When people start making inferences they know what are better choices for others, without considering what others value and want, well, where does that end? Again, history shows not only is "the road to hell paved with good intentions", but the nefarious, antisocial, insensitive bastards almost enjoy seeing the pavement bathed in blood.
Maybe medical schools these days should make graduates have that inscription above their doors for the first year once finished training. Gee, like where the opioid crisis has taken us these last several years?
Just my opinion...
Yes it is a housing first organization meaning they accept tenants who are using substances and also those who refuse treatment. And if you have the money homeless or not you can get a lease from Breaking Ground. To get money from HRA to pay for the apartment a psychological evaluation is required.
I've heard from people who worked there years ago that there were far fewer steps in getting people housing; they were practically just giving out keys.
So you're saying she was willing to accept housing, spoke with 4 psychiatrists (?psychologists) in accordance with requirements of HRA, and that this wasn't a situation where she was so sick that she preferred to sleep on the street?
Ugh.
I think it was and I advocated for what is called a 958 involuntary removal so she could get that evaluation and then housing.We knew enough to say she was mentally ill enough to be a danger to herself.
Yep, there it is, "We knew enough to say she was mentally ill enough to be a danger to herself." Thus my point, the rationalization of weaponizing psychiatry so those who have agendas can hide behind false narratives of "needing to help people" and use hospitalization as a punishment, if not an outright control to disrupt a person in the community.
Hilarious how people forget how psychiatry sometimes operated up to the later 1960s, but, those providers aren't around to remind us now.
Wow, so sad to watch how history repeats itself, but, the need to help at the end of the day has to have limits. I guess it just depends on what group one belongs to define those limits. Yeah, and one better belong to the right group to not be labeled, eh?
Enjoying the travel on that road?...
Harry, so if an order for an involuntary psychiatric evaluation was filed, what happened? Was it authorized by a judge? Was she evaluated?

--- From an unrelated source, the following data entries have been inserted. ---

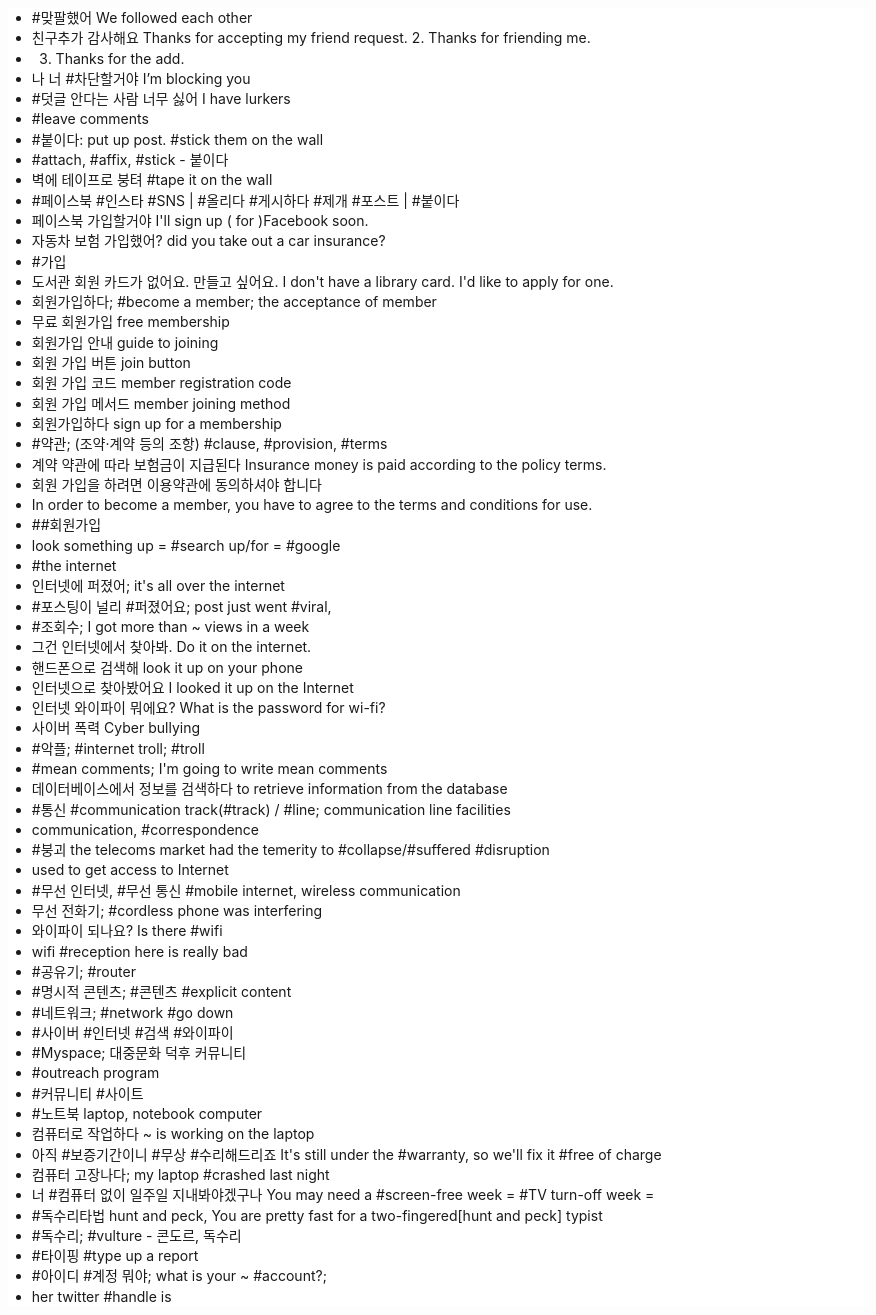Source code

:  * #맞팔했어 								 We followed each other
 * 친구추가 감사해요 Thanks for accepting my friend request. 2. Thanks for friending me.
 * 3. Thanks for the add.
 * 나 너 #차단할거야 								I’m blocking you
 * #덧글 안다는 사람 너무 싫어 							 I have lurkers
 * #leave comments
 * #붙이다: put up	post. #stick them on the wall
 * #attach, #affix, #stick - 붙이다 
 * 벽에 테이프로 붕텨	#tape it on the wall
 * #페이스북 #인스타 #SNS | #올리다 #게시하다 #제개 #포스트 | #붙이다
 * 페이스북 가입할거야 				 I'll sign up ( for )Facebook soon.
 * 자동차 보험 가입했어? did you take out a car insurance?
 * #가입
 * 도서관 회원 카드가 없어요. 만들고 싶어요. 	I don't have a library card. I'd like to apply for one. 
 * 회원가입하다; #become a member; the acceptance of member
 * 무료 회원가입 free membership
 * 회원가입 안내 guide to joining
 * 회원 가입 버튼 join button
 * 회원 가입 코드 member registration code
 * 회원 가입 메서드 member joining method
 * 회원가입하다 sign up for a membership
 * #약관; (조약·계약 등의 조항) #clause, #provision, #terms 
 * 계약 약관에 따라 보험금이 지급된다 Insurance money is paid according to the policy terms. 
 * 회원 가입을 하려면 이용약관에 동의하셔야 합니다
 * In order to become a member, you have to agree to the terms and conditions for use. 
 * ##회원가입
 * look something up = #search up/for = #google
 * #the internet
 * 인터넷에 퍼졌어; it's all over the internet
 * #포스팅이 널리 #퍼졌어요; post just went #viral,
 * #조회수; I got more than ~ views in a week
 * 그건 인터넷에서 찾아봐.						 Do it on the internet.
 * 핸드폰으로 검색해 look it up on your phone
 * 인터넷으로 찾아봤어요 					 I looked it up on the Internet
 * 인터넷 와이파이 뭐에요? 					What is the password for wi-fi?
 * 사이버 폭력 									 Cyber bullying
 * #악플; #internet troll; #troll
 * #mean comments; I'm going to write mean comments
 * 데이터베이스에서 정보를 검색하다				 to retrieve information from the database
 * #통신 #communication track(#track) / #line; communication line facilities
 * communication, #correspondence
 * #붕괴 the telecoms market had the temerity to #collapse/#suffered #disruption
 * used to get access to Internet
 * #무선 인터넷, #무선 통신 #mobile internet, wireless communication
 * 무선 전화기; #cordless phone was interfering
 * 와이파이 되나요? Is there #wifi
 * wifi #reception here is really bad
 * #공유기; #router
 * #명시적 콘텐츠; #콘텐츠 #explicit content
 * #네트워크; #network #go down
 * #사이버 #인터넷 #검색 #와이파이
 * #Myspace; 대중문화 덕후 커뮤니티
 * #outreach program
 * #커뮤니티 #사이트
 * #노트북 							 laptop, notebook computer
 * 컴퓨터로 작업하다 						 ~ is working on the laptop
 * 아직 #보증기간이니 #무상 #수리해드리죠 It's still under the #warranty, so we'll fix it #free of charge 
 * 컴퓨터 고장나다; my laptop #crashed last night
 * 너 #컴퓨터 없이 일주일 지내봐야겠구나 You may need a #screen-free week = #TV turn-off week = 
 * #독수리타법 	 hunt and peck, You are pretty fast for a two-fingered[hunt and peck] typist
 * #독수리; #vulture - 콘도르, 독수리
 * #타이핑 #type up a report
 * #아이디 #계정 뭐야; what is your ~ #account?;
 * her twitter #handle is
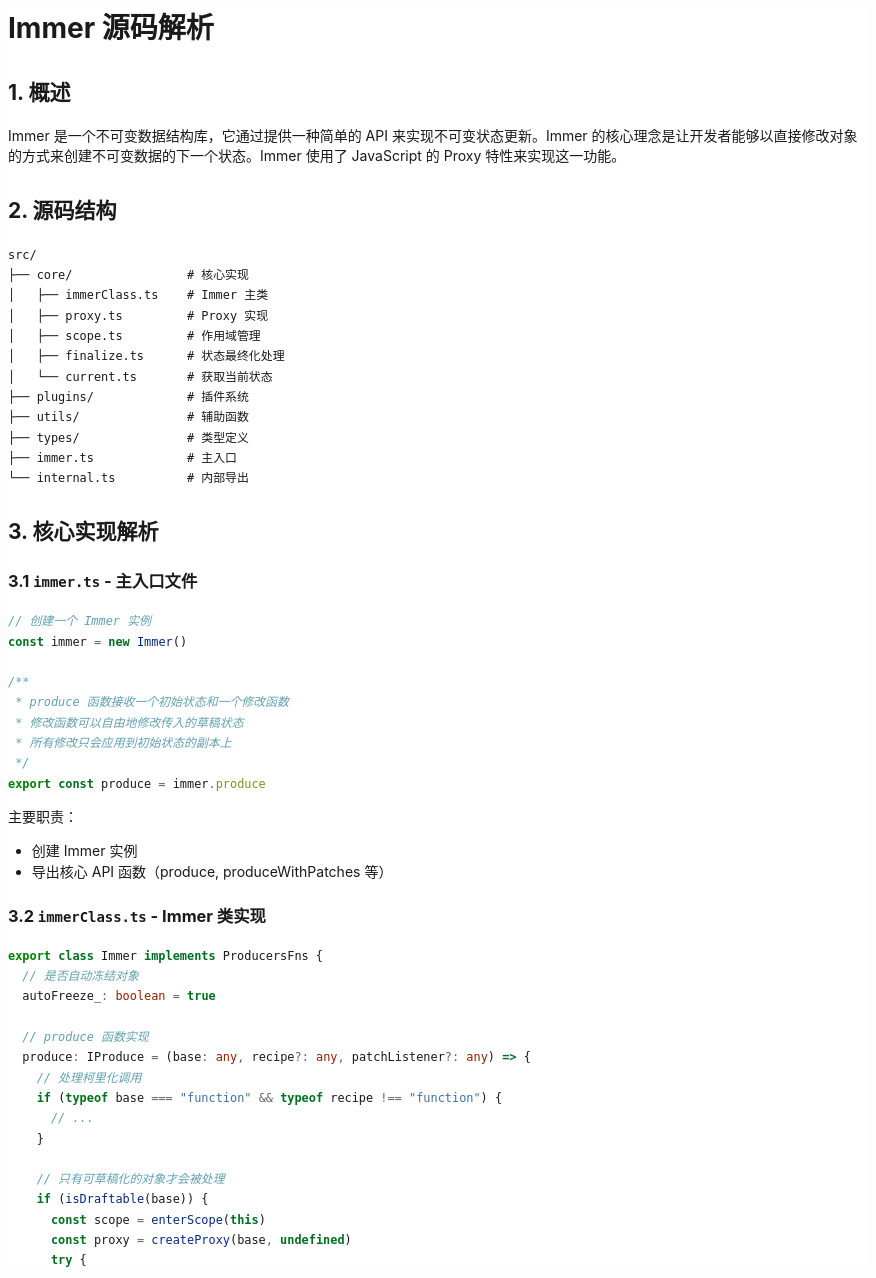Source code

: # Immer 源码解析

## 1. 概述

Immer 是一个不可变数据结构库，它通过提供一种简单的 API 来实现不可变状态更新。Immer 的核心理念是让开发者能够以直接修改对象的方式来创建不可变数据的下一个状态。Immer 使用了 JavaScript 的 Proxy 特性来实现这一功能。

## 2. 源码结构

```
src/
├── core/                # 核心实现
│   ├── immerClass.ts    # Immer 主类
│   ├── proxy.ts         # Proxy 实现
│   ├── scope.ts         # 作用域管理
│   ├── finalize.ts      # 状态最终化处理
│   └── current.ts       # 获取当前状态
├── plugins/             # 插件系统
├── utils/               # 辅助函数
├── types/               # 类型定义
├── immer.ts             # 主入口
└── internal.ts          # 内部导出
```

## 3. 核心实现解析

### 3.1 `immer.ts` - 主入口文件

```typescript
// 创建一个 Immer 实例
const immer = new Immer()

/**
 * produce 函数接收一个初始状态和一个修改函数
 * 修改函数可以自由地修改传入的草稿状态
 * 所有修改只会应用到初始状态的副本上
 */
export const produce = immer.produce
```

主要职责：
- 创建 Immer 实例
- 导出核心 API 函数（produce, produceWithPatches 等）

### 3.2 `immerClass.ts` - Immer 类实现

```typescript
export class Immer implements ProducersFns {
  // 是否自动冻结对象
  autoFreeze_: boolean = true 
  
  // produce 函数实现
  produce: IProduce = (base: any, recipe?: any, patchListener?: any) => {
    // 处理柯里化调用
    if (typeof base === "function" && typeof recipe !== "function") {
      // ...
    }
    
    // 只有可草稿化的对象才会被处理
    if (isDraftable(base)) {
      const scope = enterScope(this)
      const proxy = createProxy(base, undefined)
      try {
```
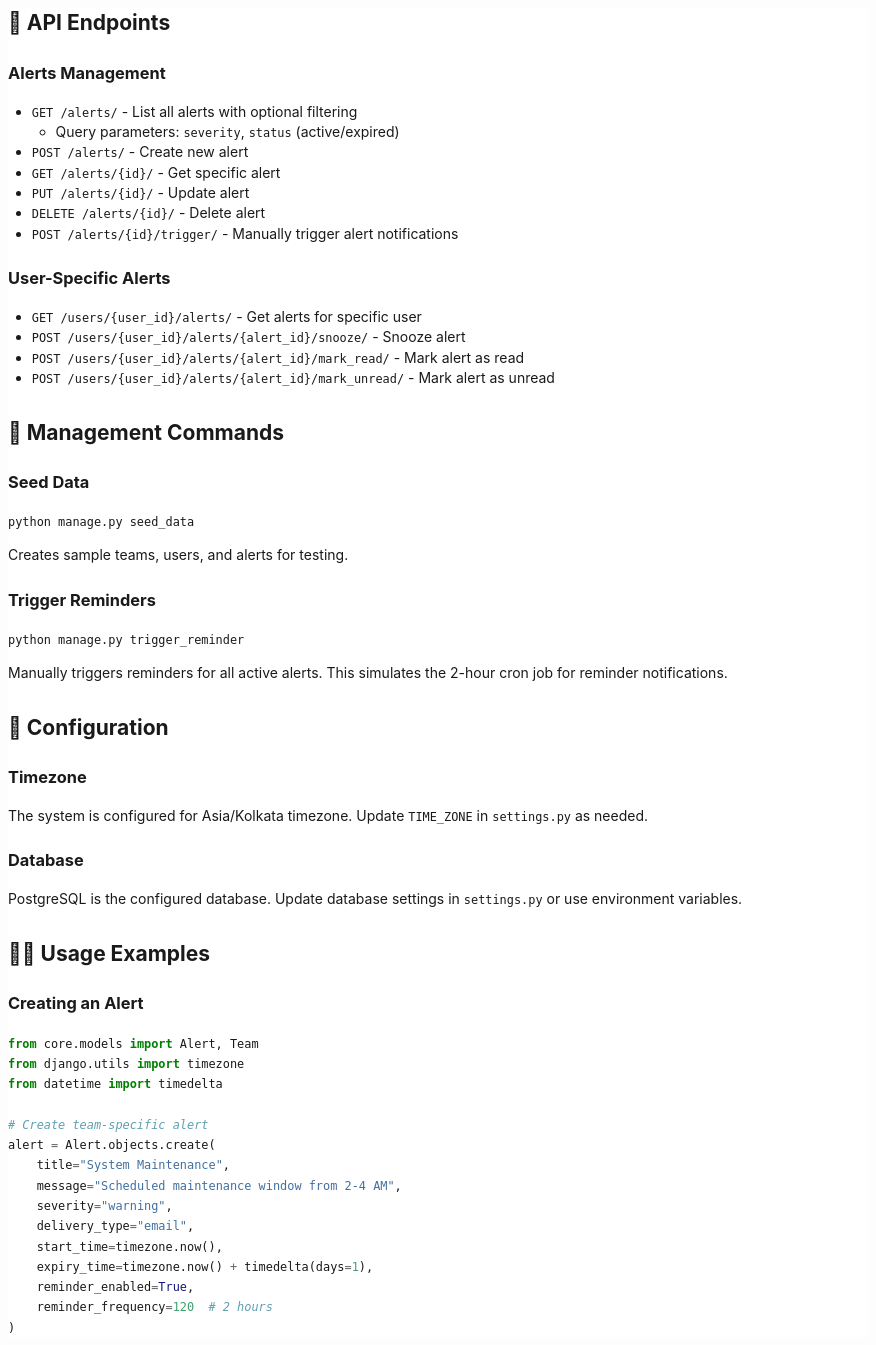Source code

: ## 🔌 API Endpoints

### Alerts Management
- `GET /alerts/` - List all alerts with optional filtering
  - Query parameters: `severity`, `status` (active/expired)
- `POST /alerts/` - Create new alert
- `GET /alerts/{id}/` - Get specific alert
- `PUT /alerts/{id}/` - Update alert
- `DELETE /alerts/{id}/` - Delete alert
- `POST /alerts/{id}/trigger/` - Manually trigger alert notifications

### User-Specific Alerts
- `GET /users/{user_id}/alerts/` - Get alerts for specific user
- `POST /users/{user_id}/alerts/{alert_id}/snooze/` - Snooze alert
- `POST /users/{user_id}/alerts/{alert_id}/mark_read/` - Mark alert as read
- `POST /users/{user_id}/alerts/{alert_id}/mark_unread/` - Mark alert as unread

## 🤖 Management Commands

### Seed Data
```cmd
python manage.py seed_data
```
Creates sample teams, users, and alerts for testing.

### Trigger Reminders
```cmd
python manage.py trigger_reminder
```
Manually triggers reminders for all active alerts. This simulates the 2-hour cron job for reminder notifications.

## 🔧 Configuration

### Timezone
The system is configured for Asia/Kolkata timezone. Update `TIME_ZONE` in `settings.py` as needed.

### Database
PostgreSQL is the configured database. Update database settings in `settings.py` or use environment variables.

## 🏃‍♂️ Usage Examples

### Creating an Alert
```python
from core.models import Alert, Team
from django.utils import timezone
from datetime import timedelta

# Create team-specific alert
alert = Alert.objects.create(
    title="System Maintenance",
    message="Scheduled maintenance window from 2-4 AM",
    severity="warning",
    delivery_type="email",
    start_time=timezone.now(),
    expiry_time=timezone.now() + timedelta(days=1),
    reminder_enabled=True,
    reminder_frequency=120  # 2 hours
)
```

In my mind, I feel we should offer people housing and options for voluntary care, before insisting they have involuntary admissions or involuntary treatment. It's one issue if she was so sick she insisted she wanted to live on the street and refused offers for housing. It's another issue if the hoops to housing were so difficult to navigate that she couldn't meet the requirements to get housing she would have gladly accepted. Advocates will jump on this story (as I did for very ill street people) to say We Need Laws to Make These People Get Treatment-- because perhaps even if we forced people to get care, they still wouldn't end up being housed. Maybe we need housing for the ill, addicted, and impoverished.
I do imagine that with all these people so worried about this lady, that if someone had filed to have her involuntarily hospitalized, then perhaps that could have happened with existing laws. In which case, we don't need to change laws, we need to change awareness.